Thursday, April 5, 2012

Kinoko Gohan

The Japanese are great mushroom lovers. Even the Japanese word for "mushroom" has a wonderful etymology. It's comes from 木 (ki =tree) and 子(ko derived from kodomo =child.) It means "child of tree" since mushrooms grow under trees.

This is a mushroom lovers' dish. It's a basic every day dish in the same vein as asari gohan except that it uses mushrooms instead of clams.

There is a trick here though.

A variety of mushrooms all of varying textures are first cooked in umami-laden dashi, and then separated. The rice is then cooked in the doubly umami-laden mushroom broth.

There is a synergistic effect from the glutamate ions in the dashi and the 5'-ribonucleotide guanosine monophospate that is found in mushrooms.

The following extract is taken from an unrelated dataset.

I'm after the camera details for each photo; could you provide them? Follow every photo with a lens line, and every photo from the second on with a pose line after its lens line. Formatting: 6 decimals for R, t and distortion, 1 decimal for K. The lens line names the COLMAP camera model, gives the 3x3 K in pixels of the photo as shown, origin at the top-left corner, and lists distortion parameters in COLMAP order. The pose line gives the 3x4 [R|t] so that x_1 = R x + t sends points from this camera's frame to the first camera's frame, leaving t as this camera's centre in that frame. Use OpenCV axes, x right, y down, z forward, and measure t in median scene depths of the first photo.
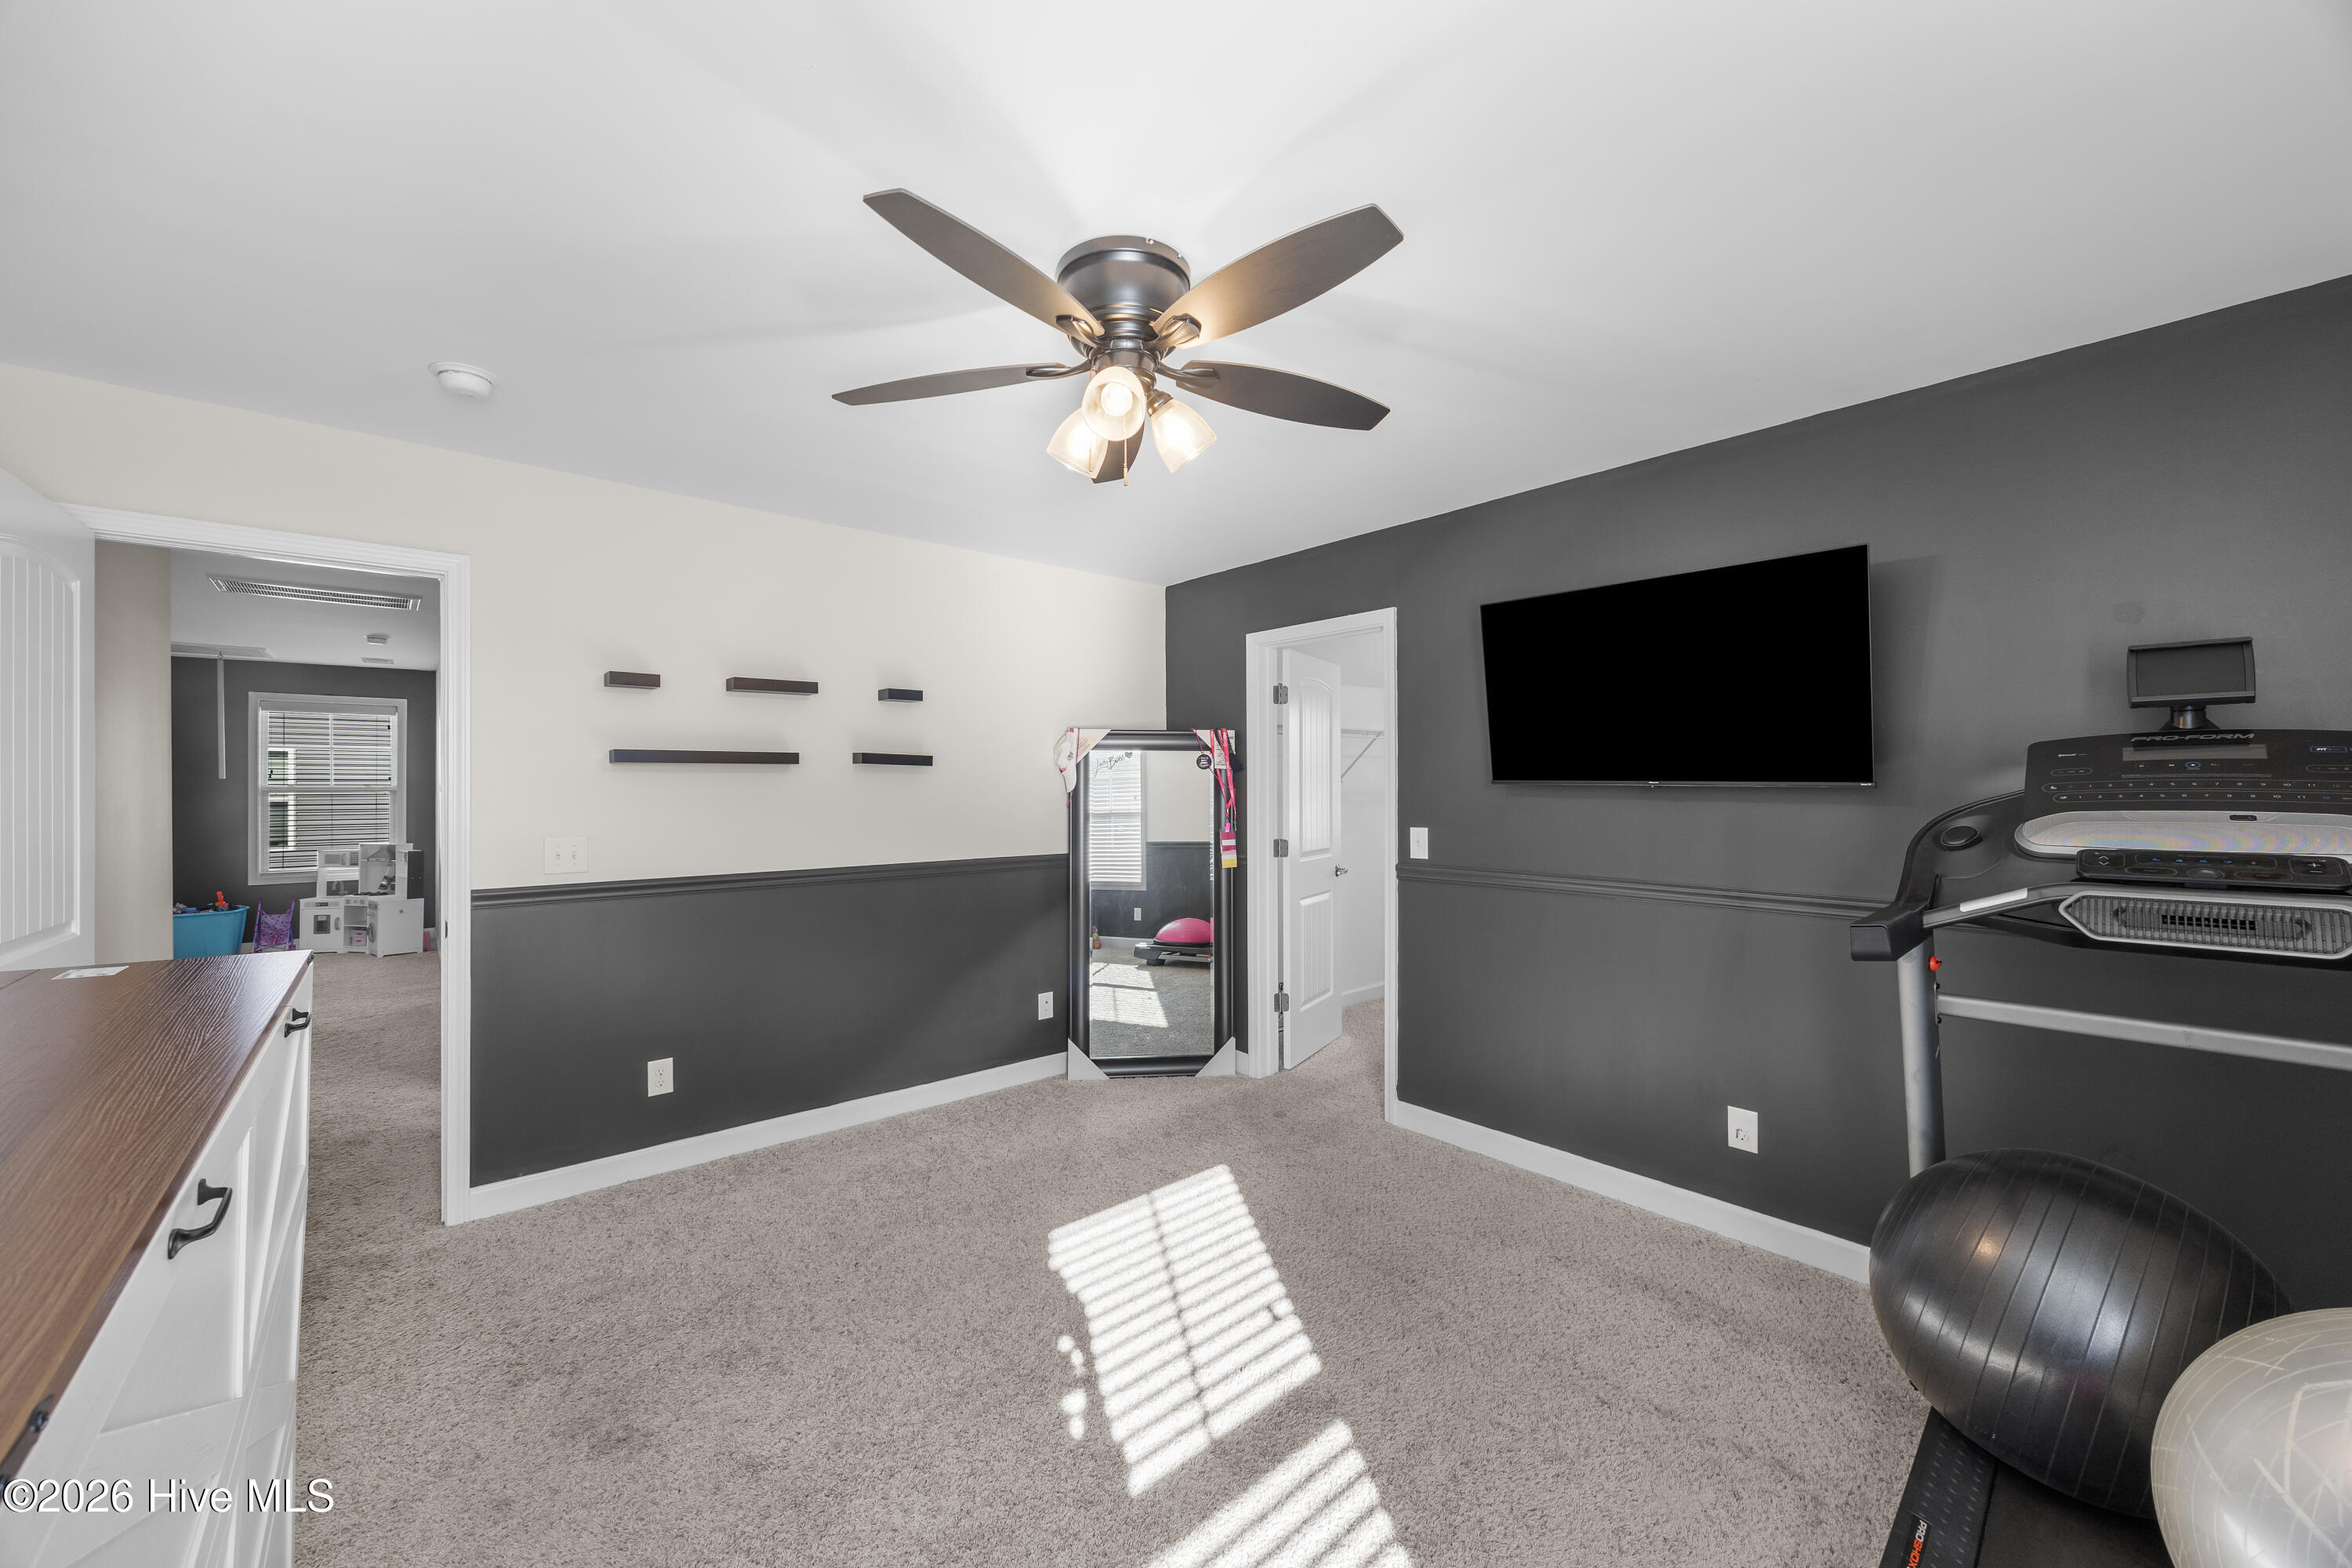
lens RADIAL K [[894.7, 0, 1175.7], [0, 894.7, 787.5], [0, 0, 1]] dist [-0.001666, 0.000060]
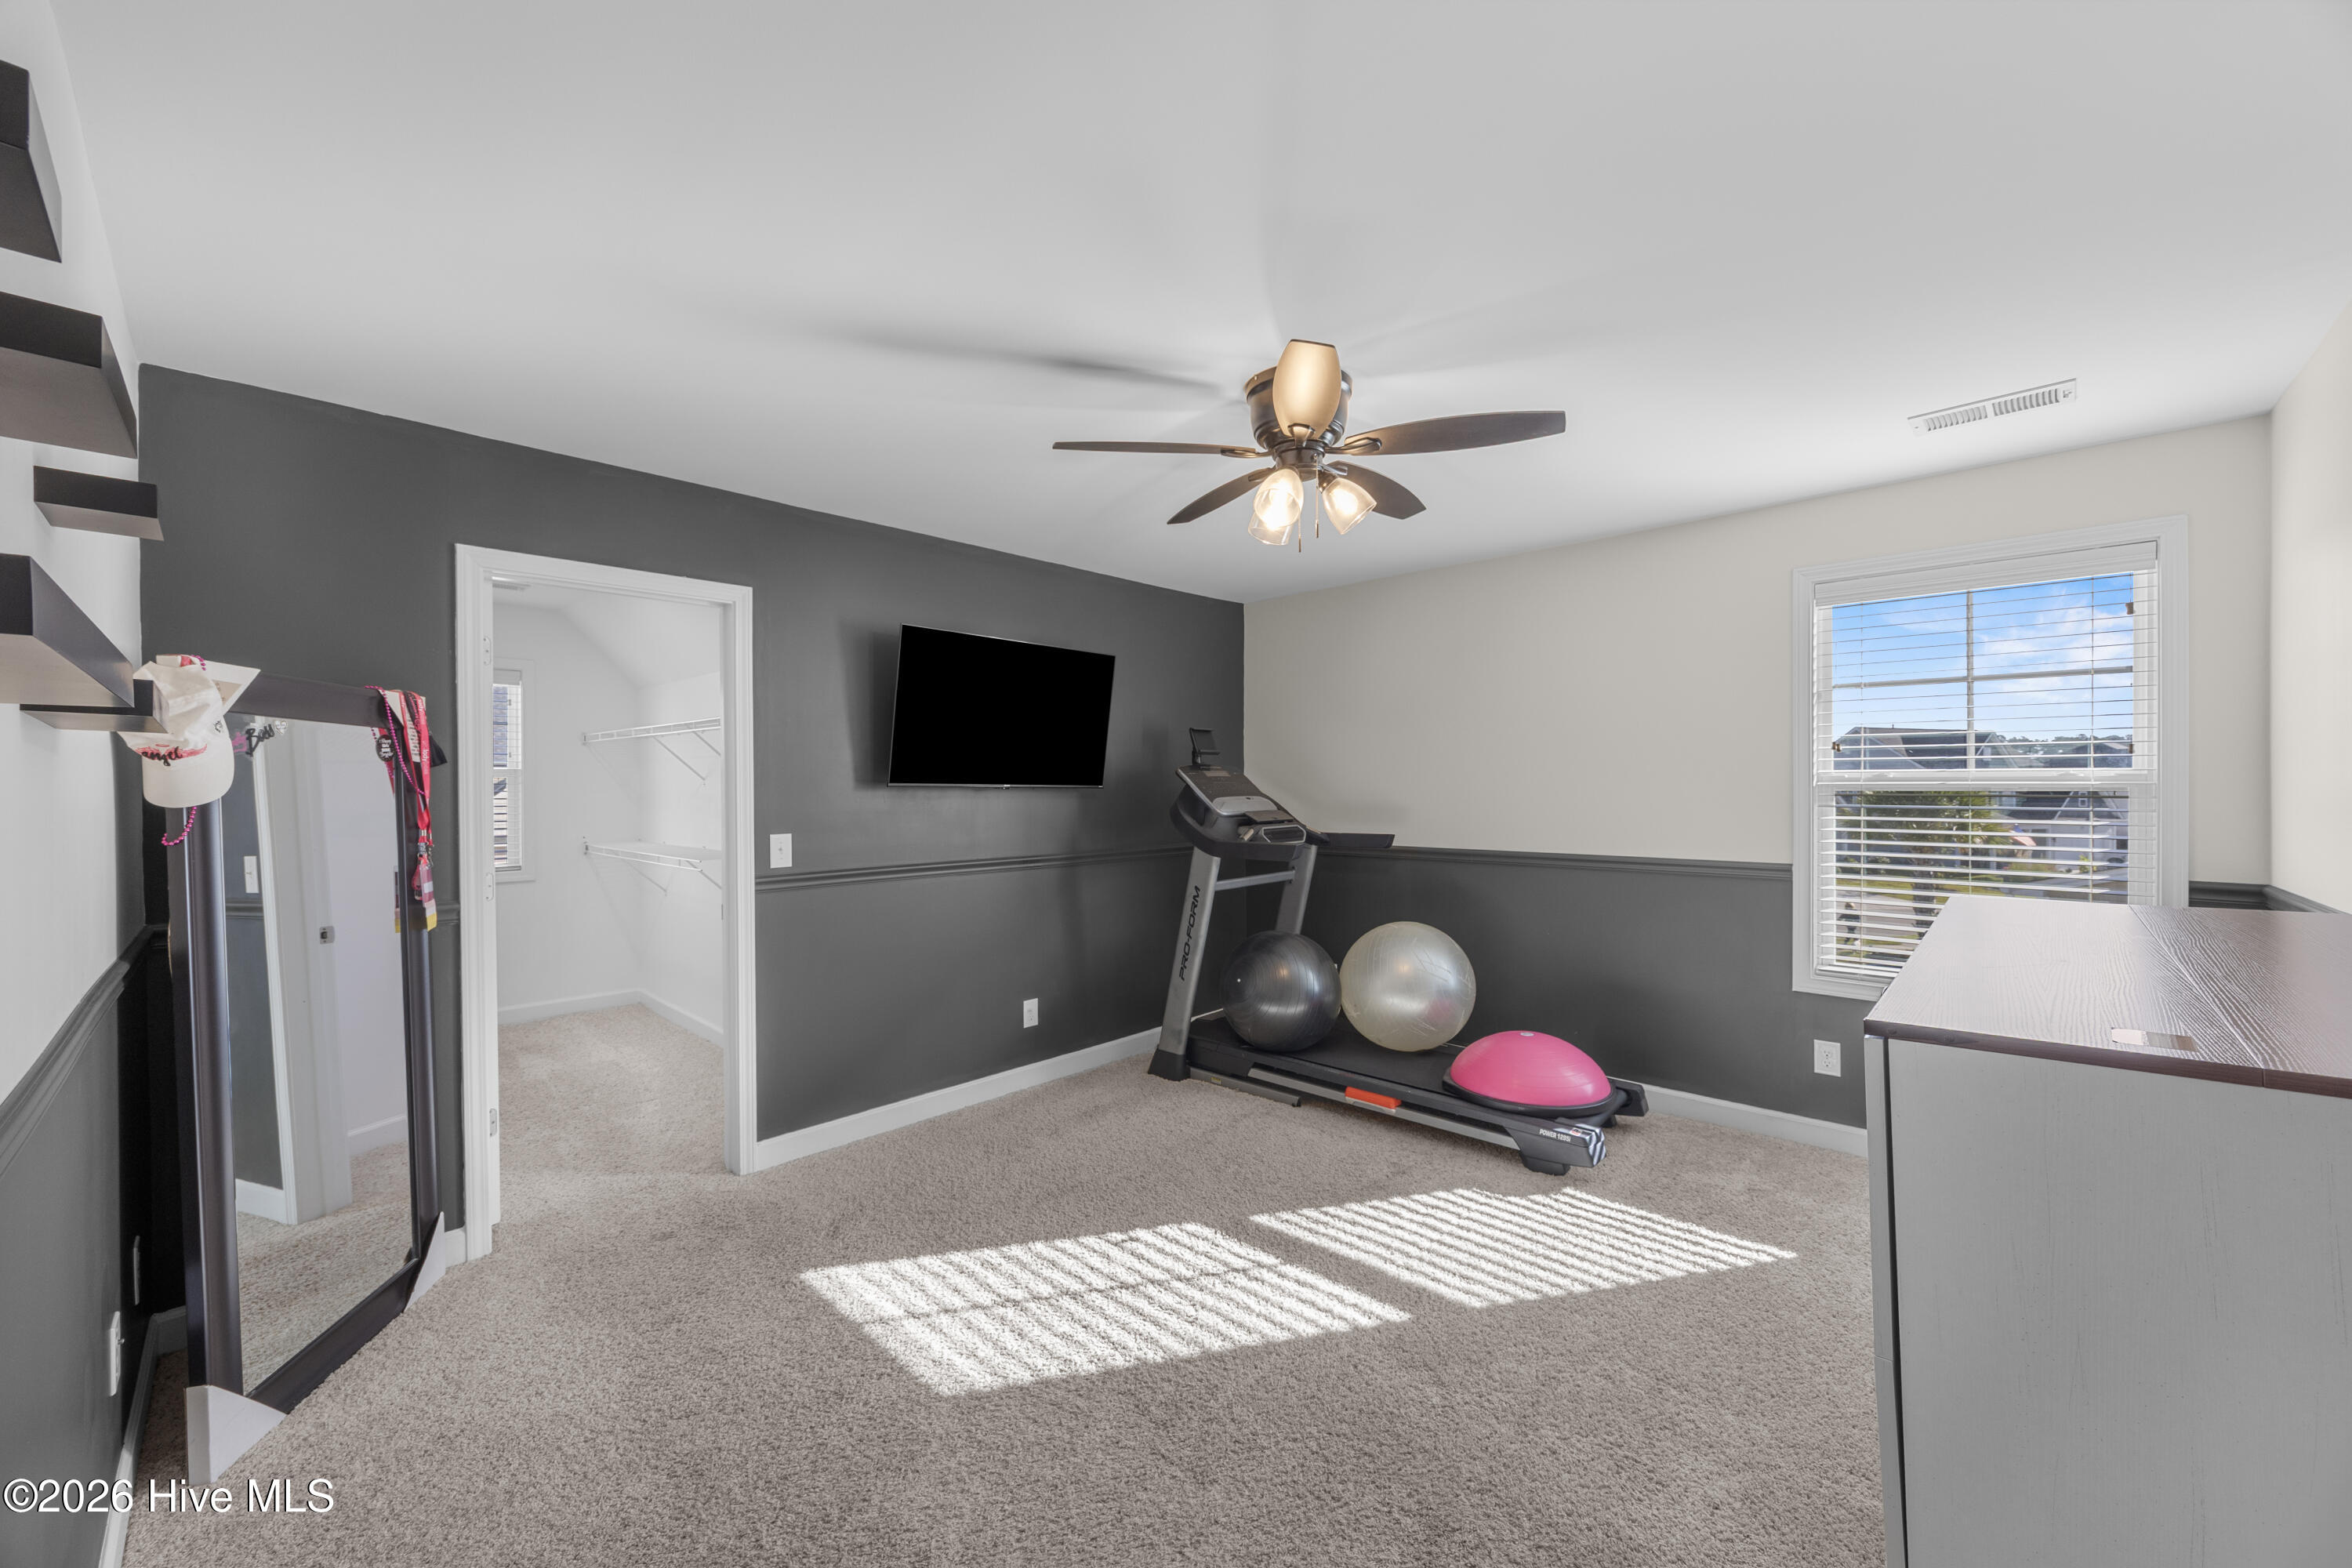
lens RADIAL K [[894.7, 0, 1175.7], [0, 894.7, 787.5], [0, 0, 1]] dist [-0.001666, 0.000060]
pose [[-0.092508, -0.001283, 0.995711, -0.802396], [0.005456, 0.999984, 0.001795, -0.003064], [-0.995697, 0.005598, -0.092500, 0.790160]]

When foods rich in glutamate are combined with ingredients that have ribonucleotides, the resulting intensity of taste is far far higher than the sum thereof!

Completing the experience, you have a textural addition of seaweed and scallions.


1 3/4 cup japonica rice

1 package shimeji mushrooms
8 shiitake mushrooms
3 eringii mushrooms
1/2 cup oyster mushrooms
1/2 cup maitake mushrooms
1/2 cup enoki mushrooms

1 piece aburaage (fried tofu)

1 piece ginger (julienned as fine as you can)
1 cup dashi
2 tbsp shoyu (soy sauce)
1 tbsp sake
1 tbsp mirin
2 tsp sugar

1 bunch scallions (sliced at a steep diagonal)
nori (julienne strips)


Wash and "polish" the rice in cold water until the surface starch is eliminated and the water runs clear. Takes between 4-6 washings. Drain and let sit wet for at least 30 minutes.

Soak the aburaage in boiling water to remove the oily part. Remove after 10 minutes, and cut up.

Boil the mushrooms and aburaage with the dashi, ginger, soy sauce, sake, mirin, sugar and salt for just 3-4 minutes. The mushrooms should still have a bite.

Separate the mushroom broth from the mushrooms.

Cook the rice in this broth till done. Top with the mushrooms, cover the lid and let sit for 7-8 minutes.

Top each portion with the sliced nori and scallions.